When evaluating broad social improvements and capabilities, we are most interested in changes in society’s future ability to confront global challenges.
Desired implementations
We are open to essentially any project, though we may not be able to effectively evaluate some projects (and so may only be willing to offer unreasonably low prices).
We’re happy to pay for anything from blog posts to research papers to organized events to published code to useful ideas. If you’re uncertain about whether we’d be willing to pay for something, we encourage you to submit an application anyway (or ask us).
The most serious restriction is on collaborative projects: if many people contributed to a project then we will probably not fund it (unless they apply jointly or have agreed publicly to an unusually explicit allocation of causal responsibility, but we don’t expect this to be common).
Examples
Here are some examples of work that we would have been happy to fund. (Being cited here obviously implies no endorsement of or connection with the impact purchase.)

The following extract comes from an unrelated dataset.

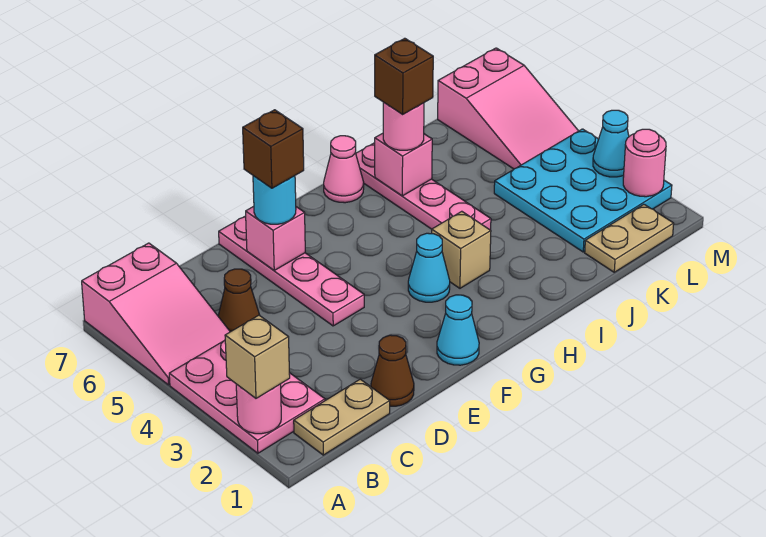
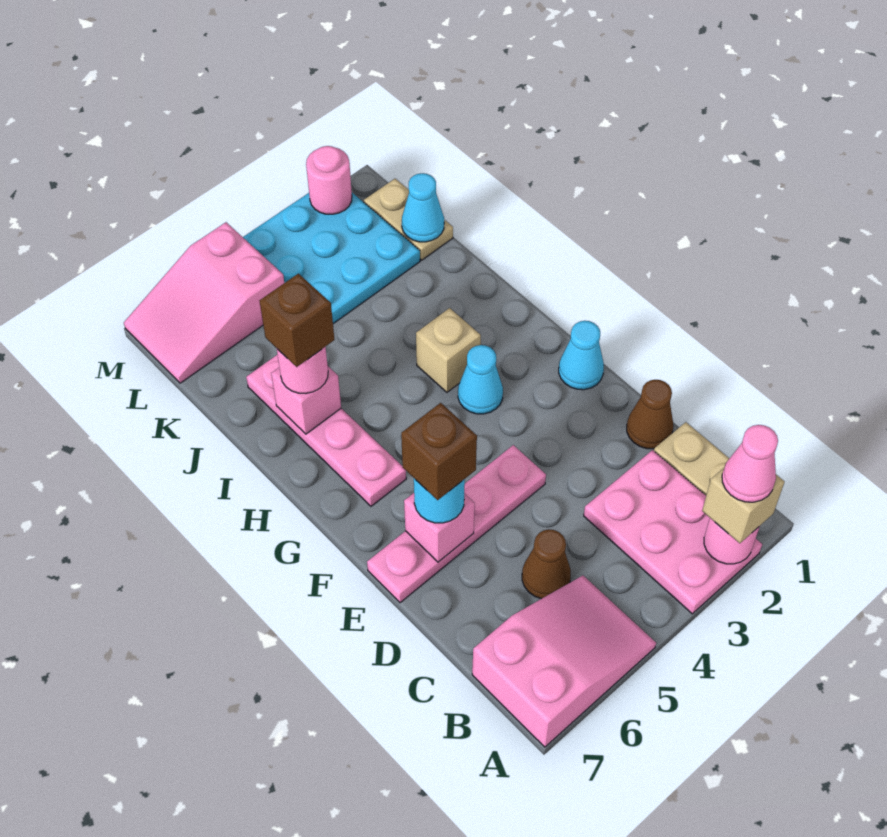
pink 2x3 plate [169,340,325,453] -> pink 2x3 plate turned to [584,450,762,614]
pink 1x1 cone [324,136,364,203] -> pink 1x1 cone moved to [722,425,778,502]
pink 1x4 plate [356,143,491,230] -> pink 1x4 plate turned to [246,355,406,506]
pink 2x3 slope [438,48,578,169] -> pink 2x3 slope turned to [124,222,284,383]
cyan 1x1 cone [593,110,629,177] -> cyan 1x1 cone moved to [402,173,444,242]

We do not know what our offer price will be for any of these projects. Prices will depend completely on what offers we will receive, via the auction mechanism. We recommend setting your reservation price by thinking about replacement costs.
These examples are chosen based on ready availability rather than giving optimal coverage of the space of possibilities. The relative impacts of these projects vary widely, as do their costs. Many of these would push our budget significantly (or we would need to buy a very small fraction).
- Many of the individual research projects, research papers, articles, and blog posts published by Nick Beckstead, Carl Shulman, Nick Bostrom, Ben Kuhn, gwern, …
- The Open Philanthropy Project’s cause investigations, or the case studies published as part of their history of philanthropy project.
- Most academic research, particularly in the social sciences, although our estimated impact will vary widely with the details of the case. This includes academic work that would not normally be rewarded, such as attempted replications or work at the periphery of contemporary social science.
We are more than happy to fund much smaller projects, not-explicitly-effective-altruist projects, and projects from left field.